I'm so tired of hearing how I signed up for Uber knowing that tips weren't included, and how if I don't like it I should quit. 

For the record, I did NOT know tips weren't included. I reasonably assumed that, similar to a taxi driver, tips would be given. Anyone I ever spoke to who had used Uber, and any advertising I saw, backed this up. 

So I'm curious how many people here didn't know?


----------



## UberHammer (Dec 5, 2014)

WHAT?!?

You had to pass an exam that tests your knowledge of everything Uber with a grade of 98.7% or higher before Uber would activate you.... how can you possibly say you didn't know? Do you think Uber is just activating people willy nilly with the slight, ever so unlikely chance, that a driver may not be completely informed on something? That's just crazy talk. CRAZY I tell you.


----------



## peasantgirl (Jul 7, 2015)

UberHammer said:


> WHAT?!?
> 
> You had to pass an exam that tests your knowledge of everything Uber with a grade of 98.7% or higher before Uber would activate you.... how can you possibly say you didn't know? Do you think Uber is just activating people willy nilly with the slight, ever so unlikely chance, that a driver may not be completely informed on something? That's just crazy talk. CRAZY I tell you.

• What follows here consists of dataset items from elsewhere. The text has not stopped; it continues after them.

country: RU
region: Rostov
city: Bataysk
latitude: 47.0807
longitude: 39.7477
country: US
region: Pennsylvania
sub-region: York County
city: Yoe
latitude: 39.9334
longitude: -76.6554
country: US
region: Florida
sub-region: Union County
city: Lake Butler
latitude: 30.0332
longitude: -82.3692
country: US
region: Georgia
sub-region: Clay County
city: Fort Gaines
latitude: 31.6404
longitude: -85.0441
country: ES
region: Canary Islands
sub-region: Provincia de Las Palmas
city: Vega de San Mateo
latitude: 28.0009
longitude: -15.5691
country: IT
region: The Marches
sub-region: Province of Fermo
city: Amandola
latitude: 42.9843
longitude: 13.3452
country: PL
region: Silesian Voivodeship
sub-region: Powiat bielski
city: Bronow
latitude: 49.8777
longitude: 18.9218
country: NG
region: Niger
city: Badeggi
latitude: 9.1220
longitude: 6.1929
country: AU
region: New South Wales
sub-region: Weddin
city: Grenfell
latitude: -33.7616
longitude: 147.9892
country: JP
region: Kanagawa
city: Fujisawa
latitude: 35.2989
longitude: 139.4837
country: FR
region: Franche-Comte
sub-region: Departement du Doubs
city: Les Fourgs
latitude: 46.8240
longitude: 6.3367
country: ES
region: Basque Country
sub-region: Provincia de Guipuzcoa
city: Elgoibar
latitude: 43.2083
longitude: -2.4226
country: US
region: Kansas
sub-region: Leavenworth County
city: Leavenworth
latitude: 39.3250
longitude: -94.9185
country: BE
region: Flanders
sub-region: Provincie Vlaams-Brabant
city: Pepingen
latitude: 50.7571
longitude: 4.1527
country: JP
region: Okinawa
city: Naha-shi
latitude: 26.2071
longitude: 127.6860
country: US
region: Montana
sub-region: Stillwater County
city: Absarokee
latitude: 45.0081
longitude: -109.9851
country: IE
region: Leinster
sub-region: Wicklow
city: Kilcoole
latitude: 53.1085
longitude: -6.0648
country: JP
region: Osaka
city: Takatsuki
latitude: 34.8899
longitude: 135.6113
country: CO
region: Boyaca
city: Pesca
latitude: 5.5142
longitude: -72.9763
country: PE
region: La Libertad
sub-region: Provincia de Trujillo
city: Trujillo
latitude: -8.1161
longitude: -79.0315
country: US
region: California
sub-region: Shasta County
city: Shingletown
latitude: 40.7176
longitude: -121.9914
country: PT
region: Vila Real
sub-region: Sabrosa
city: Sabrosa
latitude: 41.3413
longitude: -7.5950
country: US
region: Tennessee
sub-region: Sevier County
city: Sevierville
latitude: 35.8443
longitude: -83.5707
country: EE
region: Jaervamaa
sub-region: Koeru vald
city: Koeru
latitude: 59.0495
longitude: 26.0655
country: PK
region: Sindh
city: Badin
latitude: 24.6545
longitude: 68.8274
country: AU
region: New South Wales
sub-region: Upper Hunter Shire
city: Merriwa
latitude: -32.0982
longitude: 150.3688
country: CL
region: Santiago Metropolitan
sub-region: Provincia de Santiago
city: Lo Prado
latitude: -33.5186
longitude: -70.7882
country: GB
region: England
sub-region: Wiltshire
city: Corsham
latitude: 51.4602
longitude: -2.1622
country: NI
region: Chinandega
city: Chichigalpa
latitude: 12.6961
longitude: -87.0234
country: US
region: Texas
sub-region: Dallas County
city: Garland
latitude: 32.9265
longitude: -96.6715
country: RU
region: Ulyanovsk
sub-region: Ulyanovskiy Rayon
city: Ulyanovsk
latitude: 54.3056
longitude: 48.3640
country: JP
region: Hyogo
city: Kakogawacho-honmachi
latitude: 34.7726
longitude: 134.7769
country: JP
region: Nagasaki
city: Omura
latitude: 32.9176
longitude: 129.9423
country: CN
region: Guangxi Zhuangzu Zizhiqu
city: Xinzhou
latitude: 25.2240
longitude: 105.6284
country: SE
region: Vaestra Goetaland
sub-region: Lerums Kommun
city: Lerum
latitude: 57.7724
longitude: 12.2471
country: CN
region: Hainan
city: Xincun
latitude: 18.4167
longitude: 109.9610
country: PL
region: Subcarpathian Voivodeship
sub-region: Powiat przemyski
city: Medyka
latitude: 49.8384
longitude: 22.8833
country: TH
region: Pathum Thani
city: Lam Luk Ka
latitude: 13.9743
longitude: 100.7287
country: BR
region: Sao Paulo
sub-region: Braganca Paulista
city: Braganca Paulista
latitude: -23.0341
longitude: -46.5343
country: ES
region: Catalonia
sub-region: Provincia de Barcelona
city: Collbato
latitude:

Hey, I passed that exam with 18% score! And Uber told me that was one of their highest scores!!


----------



## RainbowPlate (Jul 12, 2015)

So you quit after the first week, right?


----------



## peasantgirl (Jul 7, 2015)

RainbowPlate said:


> So you quit after the first week, right?


No, I don't give up that easy. I'm trying to find ways to educate pax, and ways to accept tips electronically.


----------



## Jam Val (May 14, 2015)

Over the Mother's Day weekend, I delivered 100 bouquets of flowers at $6 a pop. Not one tip was given. I learned not to expect anything which is why I almost cry when an uber passenger gives me a dollar.


----------



## LAuberX (Jun 3, 2014)

I watched the Uber video training when i first signed up... it shows how to take a tip... because it is NOT included.

You did watch all the videos right?


----------



## peasantgirl (Jul 7, 2015)

Jam Val said:


> Over the Mother's Day weekend, I delivered 100 bouquets of flowers at $6 a pop. Not one tip was given. I learned not to expect anything which is why I almost cry when an uber passenger gives me a dollar.


I see your point but at the same time were you or customers told the tip was included?

To be fair, if you order a pizza you know it's coming and you know you're expected to tip. Otoh, the flower recipients did not ask you to bring them anything so it seems a little unfair to expect them to pay a gratuity for a service they didn't ask for. They probably assume the sender already tipped.

Here's the thing: in the service industry, certain positions have historically involved tips. Waitstaff, yes. Bus drivers, no. Pizza delivery, yes. McDonald's cashier, no. Cab drivers, yes. And so forth. It's acknowledged that a large portion of their income is from tips. It's not rocket science, and it's been this way for decades (centuries?). It's not a new concept for people to have to swallow. I don't think Uber pax would have had a problem AT ALL with tipping, especially if they could have done it through the app. But Travis had to ruin it for us, and I refuse to go down without a fight. If the pay was better I might let it slide, but it's not, and the fact that pax were lied to about it just burns me up. And I'm sure the policy is in the fine print somewhere but the shady way drivers are lured in("make $35/hour!!") pisses me off too.

I don't believe that Americans hate to tip. I personally enjoy tipping someone for good service. I hope it puts a smile on their face.

So, yeah, I could quit and just make room for another noob who would probably bend over willingly for Travis, or I can stick it out and beat him at his own game.


----------



## Jam Val (May 14, 2015)

peasantgirl All valid points. Why do we tip some and not the others? Who knows really. So like I said, I expect nothing (cause Travis said not to) and am over the moon if someone tips me.


----------



## UberHammer (Dec 5, 2014)

Jam Val said:


> peasantgirl All valid points. Why do we tip some and not the others? Who knows really. So like I said, I expect nothing (cause Travis said not to) and am over the moon if someone tips me.


Tipping has never been because the company the worker works for requires it. The very nature of a tip is that's is NOT required. Any payment that is required is a fee.

Which is why it's ridiculous that one of the reasons people love Uber is because it's Uber's policy that a tip is not required. It's EVERY company's policy that a tip is not required.

It's only in rare instances that a company makes it mandatory, like some restaurants make a customer pay a tip when it's a large party on one check. They do this because the server works fewer other tables, or even no other tables, in order to focus on the large party... and the company doesn't want the server to get screwed because the one person paying for the check is an asshole.

Tipping comes from social influences, not from company policies.


----------